Les abattements fiscaux décidés par le gouvernement pour enrayer la hausse des prix du sucre et de l’huile sont une réponse à une situation « exceptionnelle », estiment dimanche des experts, selon lesquels il faut s’attaquer aux »vrais problèmes ». Ces mesures, prises samedi lors d’un Conseil interministériel présidé par le Premier ministre, Ahmed Ouyahia, portent sur une suspension et une exonération des droits de douanes, de la Taxe sur la valeur ajoutée (TVA) et de l’Impôt sur le bénéfice des sociétés (IBS) représentant un total de charge fiscale de 41%, qui vient en déduction des prix de revient de ces deux produits de première nécessité.
Elles ont été instaurées pour une durée de huit (8) mois à compter du 1er janvier jusqu’à fin août 2011. « Je pense qu’il s’agit de mesures exceptionnelles qui répondent à une situation exceptionnelle », a ainsi déclaré le directeur de l’Institut de développement des ressources humaines d’Oran (IDRH), Mohamed Bahloul.
« Cela traduit une nouvelle approche où c’est à l’Etat d’assumer et de supporter le coût » des fluctuations des cours de produits alimentaires sur les marchés internationaux « au lieu de les répercuter directement sur la population », a poursuivi M. Bahloul, ajoutant que le gouvernement est intervenu dans le cadre de son rôle de régulateur du marché.
Pour lui, ces abattements temporaires devraient prendre effet immédiatement et le prix final des produits concernés est appelé à baisser rapidement.

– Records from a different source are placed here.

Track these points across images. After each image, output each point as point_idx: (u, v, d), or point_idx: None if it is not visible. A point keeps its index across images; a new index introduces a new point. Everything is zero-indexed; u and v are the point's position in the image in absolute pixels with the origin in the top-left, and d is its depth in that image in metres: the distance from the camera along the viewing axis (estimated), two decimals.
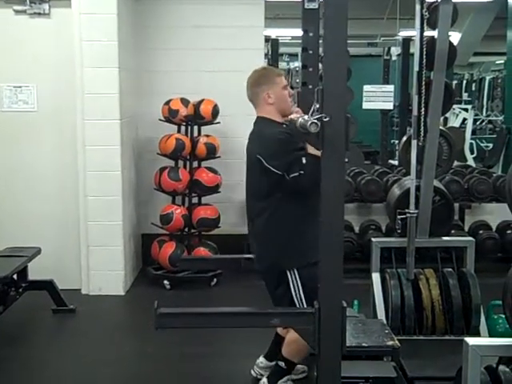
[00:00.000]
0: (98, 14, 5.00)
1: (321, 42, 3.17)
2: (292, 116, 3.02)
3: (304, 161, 3.00)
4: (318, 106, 2.59)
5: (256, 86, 3.28)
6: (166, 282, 5.32)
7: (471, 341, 2.29)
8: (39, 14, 5.06)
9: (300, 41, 3.66)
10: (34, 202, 5.23)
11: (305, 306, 3.11)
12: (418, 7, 3.61)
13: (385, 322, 3.74)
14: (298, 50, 9.25)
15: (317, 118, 2.57)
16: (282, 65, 9.93)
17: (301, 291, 3.13)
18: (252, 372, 3.62)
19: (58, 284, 4.79)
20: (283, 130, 3.11)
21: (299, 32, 3.63)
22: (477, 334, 3.93)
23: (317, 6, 3.47)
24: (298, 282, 3.14)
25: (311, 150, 2.99)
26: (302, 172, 2.99)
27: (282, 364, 3.34)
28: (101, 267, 5.18)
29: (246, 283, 5.17)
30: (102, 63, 5.03)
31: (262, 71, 3.36)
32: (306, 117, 2.92)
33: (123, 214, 5.22)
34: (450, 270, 4.10)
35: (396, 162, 7.97)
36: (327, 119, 3.09)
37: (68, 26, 5.03)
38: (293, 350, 3.29)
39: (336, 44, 2.24)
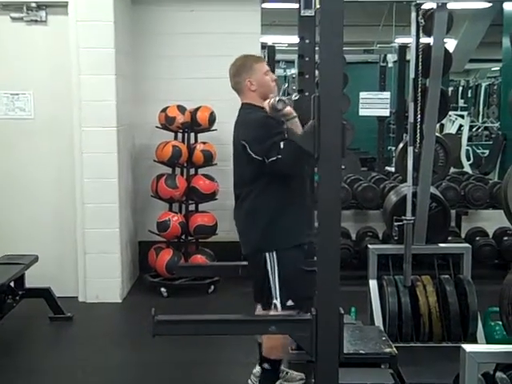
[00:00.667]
0: (94, 22, 5.01)
1: (317, 48, 3.19)
2: (265, 103, 3.09)
3: (282, 145, 3.04)
4: (286, 86, 2.66)
5: (237, 76, 3.32)
6: (163, 289, 5.31)
7: (468, 347, 2.29)
8: (36, 21, 5.07)
9: (296, 48, 3.67)
10: (31, 210, 5.23)
11: (277, 291, 3.14)
12: (413, 14, 3.62)
13: (382, 328, 3.74)
14: (295, 56, 9.28)
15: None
16: (279, 72, 9.95)
17: (276, 275, 3.16)
18: (249, 381, 3.61)
19: (55, 291, 4.78)
20: (267, 114, 3.14)
21: (296, 39, 3.64)
22: (474, 340, 3.93)
23: (313, 14, 3.48)
24: (275, 265, 3.16)
25: (294, 132, 3.03)
26: (279, 156, 3.02)
27: (266, 366, 3.32)
28: (98, 274, 5.18)
29: (244, 290, 5.13)
30: (98, 70, 5.04)
31: (242, 60, 3.36)
32: (276, 97, 2.99)
33: (120, 222, 5.22)
34: (447, 276, 4.10)
35: (393, 169, 7.97)
36: (297, 97, 3.12)
37: (65, 33, 5.04)
38: (268, 347, 3.29)
39: (332, 51, 2.24)
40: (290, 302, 3.17)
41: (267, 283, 3.18)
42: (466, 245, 4.49)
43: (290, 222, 3.20)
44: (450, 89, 13.24)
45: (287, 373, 3.65)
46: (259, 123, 3.16)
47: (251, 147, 3.12)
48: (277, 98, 3.04)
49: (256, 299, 3.32)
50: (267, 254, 3.17)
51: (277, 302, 3.16)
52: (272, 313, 3.16)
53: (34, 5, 5.03)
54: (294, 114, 3.12)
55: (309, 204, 3.33)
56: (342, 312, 2.36)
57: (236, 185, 3.38)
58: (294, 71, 9.67)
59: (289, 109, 3.11)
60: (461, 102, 14.31)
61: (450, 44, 9.61)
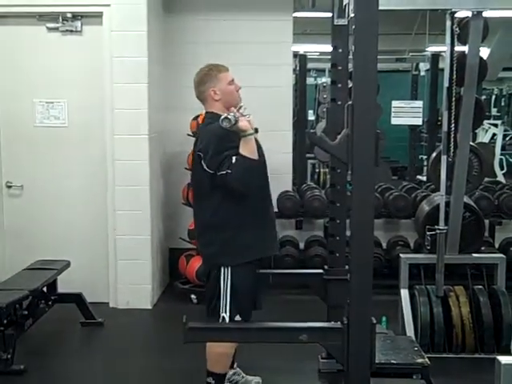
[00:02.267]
0: (128, 31, 5.07)
1: (350, 57, 3.18)
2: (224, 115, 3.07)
3: (234, 160, 3.05)
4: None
5: (201, 85, 3.34)
6: (193, 296, 5.33)
7: (504, 359, 2.24)
8: (71, 31, 5.15)
9: (328, 56, 3.67)
10: (64, 216, 5.30)
11: (227, 305, 3.16)
12: (448, 23, 3.60)
13: (414, 338, 3.71)
14: (326, 65, 9.28)
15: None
16: (310, 80, 9.94)
17: (228, 289, 3.18)
18: None
19: (86, 297, 4.83)
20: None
21: (327, 48, 3.64)
22: (507, 352, 3.88)
23: (346, 23, 3.48)
24: (228, 280, 3.18)
25: (243, 150, 3.05)
26: (228, 171, 3.03)
27: (209, 380, 3.30)
28: (129, 281, 5.22)
29: (274, 298, 5.15)
30: (131, 79, 5.10)
31: (206, 70, 3.37)
32: (224, 115, 2.97)
33: (151, 229, 5.26)
34: (481, 287, 4.06)
35: (424, 178, 7.91)
36: (249, 117, 3.10)
37: (99, 42, 5.11)
38: (212, 360, 3.29)
39: (366, 60, 2.24)
40: (237, 317, 3.19)
41: (217, 295, 3.20)
42: (501, 255, 4.43)
43: (247, 239, 3.21)
44: (483, 97, 13.07)
45: (243, 376, 3.65)
46: (215, 135, 3.14)
47: (204, 159, 3.12)
48: (222, 117, 2.99)
49: (207, 313, 3.32)
50: (222, 269, 3.19)
51: (226, 315, 3.18)
52: None
53: (69, 15, 5.10)
54: (251, 131, 3.09)
55: (270, 220, 3.34)
56: (374, 321, 2.35)
57: (194, 198, 3.40)
58: (324, 80, 9.65)
59: (244, 124, 3.06)
60: (494, 111, 14.14)
61: (484, 52, 9.50)
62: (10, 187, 5.30)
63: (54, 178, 5.28)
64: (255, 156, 3.10)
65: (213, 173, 3.10)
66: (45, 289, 4.59)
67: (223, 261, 3.20)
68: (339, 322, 2.43)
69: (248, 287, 3.24)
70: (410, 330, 3.97)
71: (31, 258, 4.90)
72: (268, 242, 3.34)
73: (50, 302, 4.66)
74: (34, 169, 5.28)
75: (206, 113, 3.36)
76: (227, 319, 3.17)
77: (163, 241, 5.76)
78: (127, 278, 5.22)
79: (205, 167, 3.12)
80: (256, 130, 3.14)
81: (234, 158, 3.05)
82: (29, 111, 5.21)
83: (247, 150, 3.07)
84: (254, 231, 3.23)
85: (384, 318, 4.17)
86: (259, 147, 3.25)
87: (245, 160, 3.04)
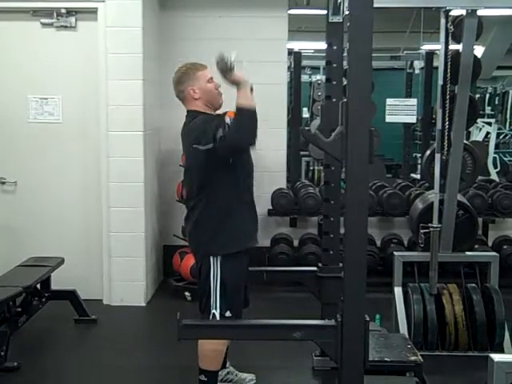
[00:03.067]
0: (123, 27, 5.06)
1: (345, 55, 3.18)
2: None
3: (228, 120, 3.07)
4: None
5: (180, 85, 3.32)
6: (187, 293, 5.33)
7: (497, 357, 2.26)
8: (66, 27, 5.13)
9: (322, 54, 3.67)
10: (58, 212, 5.28)
11: (217, 301, 3.17)
12: (442, 21, 3.60)
13: (407, 336, 3.72)
14: (321, 63, 9.28)
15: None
16: (304, 78, 9.93)
17: (218, 283, 3.18)
18: None
19: (80, 294, 4.83)
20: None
21: (321, 45, 3.64)
22: (500, 350, 3.89)
23: (341, 20, 3.48)
24: (218, 269, 3.19)
25: (241, 100, 3.02)
26: (226, 130, 3.02)
27: (202, 377, 3.29)
28: (122, 278, 5.21)
29: (268, 296, 5.17)
30: (126, 75, 5.08)
31: (184, 69, 3.36)
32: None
33: (145, 226, 5.25)
34: (474, 285, 4.07)
35: (418, 176, 7.92)
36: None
37: (94, 38, 5.09)
38: (204, 357, 3.29)
39: (360, 57, 2.24)
40: (228, 313, 3.19)
41: (208, 292, 3.20)
42: (494, 253, 4.44)
43: (235, 229, 3.23)
44: (477, 96, 13.10)
45: (236, 375, 3.66)
46: (203, 120, 3.18)
47: (201, 142, 3.10)
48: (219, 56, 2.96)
49: (200, 310, 3.32)
50: (211, 259, 3.20)
51: (216, 312, 3.19)
52: None
53: (63, 11, 5.09)
54: (246, 79, 3.07)
55: (253, 211, 3.35)
56: (368, 319, 2.35)
57: (186, 197, 3.41)
58: (319, 77, 9.64)
59: (239, 75, 3.05)
60: (488, 110, 14.17)
61: (478, 51, 9.52)
62: (3, 183, 5.28)
63: (48, 174, 5.27)
64: (253, 104, 3.05)
65: (212, 146, 3.05)
66: (38, 286, 4.58)
67: (212, 250, 3.20)
68: (333, 320, 2.43)
69: (237, 280, 3.25)
70: (403, 328, 3.98)
71: (25, 254, 4.89)
72: (253, 233, 3.35)
73: (43, 299, 4.65)
74: (27, 165, 5.27)
75: (188, 111, 3.35)
76: (217, 315, 3.17)
77: (157, 238, 5.75)
78: (121, 275, 5.22)
79: (204, 148, 3.08)
80: (251, 89, 3.10)
81: (227, 119, 3.08)
82: (23, 107, 5.19)
83: (245, 98, 3.03)
84: (240, 222, 3.25)
85: (378, 316, 4.19)
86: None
87: (242, 112, 3.00)
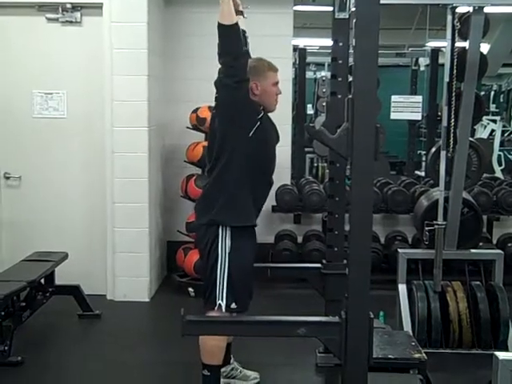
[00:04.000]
0: (128, 23, 5.05)
1: (351, 51, 3.17)
2: None
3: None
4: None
5: (248, 74, 3.27)
6: (190, 289, 5.33)
7: (501, 355, 2.25)
8: (71, 22, 5.13)
9: (327, 50, 3.66)
10: (62, 207, 5.29)
11: (224, 289, 3.13)
12: (449, 18, 3.58)
13: (411, 333, 3.71)
14: (325, 59, 9.25)
15: None
16: (309, 74, 9.92)
17: (226, 264, 3.15)
18: None
19: (83, 289, 4.83)
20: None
21: (327, 42, 3.63)
22: (505, 348, 3.88)
23: (347, 16, 3.47)
24: (227, 240, 3.16)
25: (220, 14, 3.12)
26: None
27: (205, 372, 3.28)
28: (126, 273, 5.22)
29: (272, 292, 5.17)
30: (131, 71, 5.08)
31: (259, 62, 3.34)
32: None
33: (149, 221, 5.25)
34: (478, 283, 4.06)
35: (422, 173, 7.90)
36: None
37: (99, 34, 5.09)
38: (207, 352, 3.27)
39: (367, 54, 2.23)
40: (233, 305, 3.16)
41: (214, 276, 3.15)
42: (498, 251, 4.43)
43: (246, 203, 3.20)
44: (482, 93, 13.07)
45: (241, 371, 3.65)
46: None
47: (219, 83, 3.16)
48: None
49: (204, 302, 3.28)
50: (220, 230, 3.16)
51: (222, 302, 3.15)
52: (214, 314, 3.15)
53: (69, 6, 5.09)
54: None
55: (263, 196, 3.35)
56: (372, 316, 2.35)
57: (208, 161, 3.37)
58: (323, 73, 9.62)
59: None
60: (493, 107, 14.13)
61: (483, 48, 9.50)
62: (8, 178, 5.29)
63: (53, 169, 5.27)
64: (231, 19, 3.11)
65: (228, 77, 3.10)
66: (42, 281, 4.59)
67: (222, 219, 3.16)
68: (337, 317, 2.43)
69: (246, 261, 3.22)
70: (407, 325, 3.97)
71: (29, 249, 4.89)
72: (256, 212, 3.32)
73: (47, 294, 4.66)
74: (32, 160, 5.27)
75: None
76: (223, 307, 3.16)
77: (161, 233, 5.75)
78: (125, 271, 5.22)
79: (222, 82, 3.14)
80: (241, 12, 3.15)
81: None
82: (27, 102, 5.19)
83: (221, 12, 3.14)
84: (251, 198, 3.22)
85: (382, 313, 4.18)
86: (274, 127, 3.30)
87: (221, 29, 3.07)
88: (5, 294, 3.93)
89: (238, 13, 3.15)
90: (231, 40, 3.07)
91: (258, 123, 3.16)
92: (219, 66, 3.14)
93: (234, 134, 3.15)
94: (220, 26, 3.07)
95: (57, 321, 4.78)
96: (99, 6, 5.06)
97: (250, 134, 3.14)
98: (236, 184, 3.17)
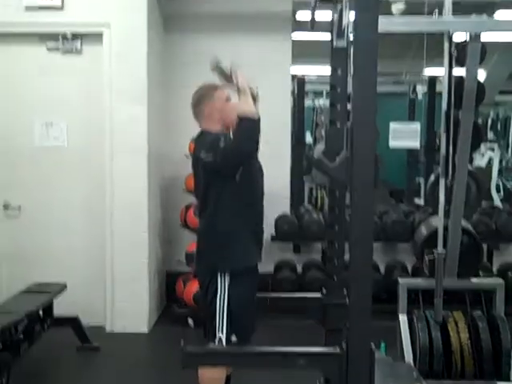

« Toutefois, en raison de la spéculation, le marché risque de prendre un certain temps avant de réagir », a-t-il reconnu estimant que les organismes publics de contrôle et de régulation « ont un important rôle à jouer pour veiller à une application stricte des nouvelles mesures ».
M. Bahloul a, d’autre part, estimé que ces décisions, prises dans l’urgence, « demeurent insuffisantes car elles répondent à une conjoncture spécifique, alors qu’il faudrait surtout s’attaquer à la structure de la problématique ».
« C’est pour cela qu’il faut relancer et actualiser le débat sur la nécessité pour l’Algérie d’être autonome sur le plan agroalimentaire », a-t-il dit.
Le directeur de l’IDRH a, dans ce sens, jugé urgent pour les pouvoirs publics de mettre en valeur le potentiel agricole du pays, notamment les filières stratégiques comme les céréales et le lait.
L’expérience a montré que l’encouragement de ces deux segments a donné d’importants résultats ces trois dernières années, a-t-il ajouté.
De son côté, l’économiste et professeur à l’université Mentouri de Constantine, M. Azzedine Benterki, a indiqué que les mesures annoncées samedi par les services du Premier ministère « correspondent au rôle dévolu au gouvernement en matière de régulation du marché ».
»Elles auraient dû être prises, dans la même logique, dès les premières tensions apparues sur les marchés mondiaux des produits agricoles de base fin 2007 », a-t-il dit.
M. Benterki a ajouté, dans une déclaration à l’APS, que d’autres « mesures d’accompagnement devraient être ajoutées à cette série de décisions ».
Il s’agit, entre autres, « d’encourager et de promouvoir les filières des produits sensibles » comme les céréales, le lait et les oléagineux à travers, notamment, des incitations fiscales.
Le même universitaire a mis l’accent sur le rôle »irremplaçable » de l’Etat qui doit « veiller au libre recours des importateurs au marché mondial, afin de tirer bénéfice rapidement, des baisses des cours et les répercuter tout aussi rapidement, sur le marché local, tout en assurant la prévention des risques liés à des situations de monopoles locaux ».
Il a ajouté que l’Etat « doit pleinement assumer son rôle, et sans faiblesse aucune, de régulateur du marché, et empêcher constamment la constitution de monopoles qui représentent un risque permanent ».
Par ailleurs, l’économiste Salah Mouhoubi a affirmé que le nouveau dispositif provisoire « est un geste de bonne volonté de la part des pouvoirs publics qui réaffirment, à travers cette action, leur préoccupation pour la protection du pouvoir d’achat des citoyens et de la stabilité sociale du pays ».
A la faveur de ce geste, les prix du sucre et de l’huile devraient connaître « une baisse significative » dans les prochains jours, a indiqué M. Mouhoubi dans une déclaration à la Radio nationale.
Cet économiste a, néanmoins, mis l’accent sur la nécessité d’accompagner ce dispositif par des mesures permettant de « renforcer la lutte contre la spéculation et le commerce informel » à travers le durcissement des sanctions administratives et pénales.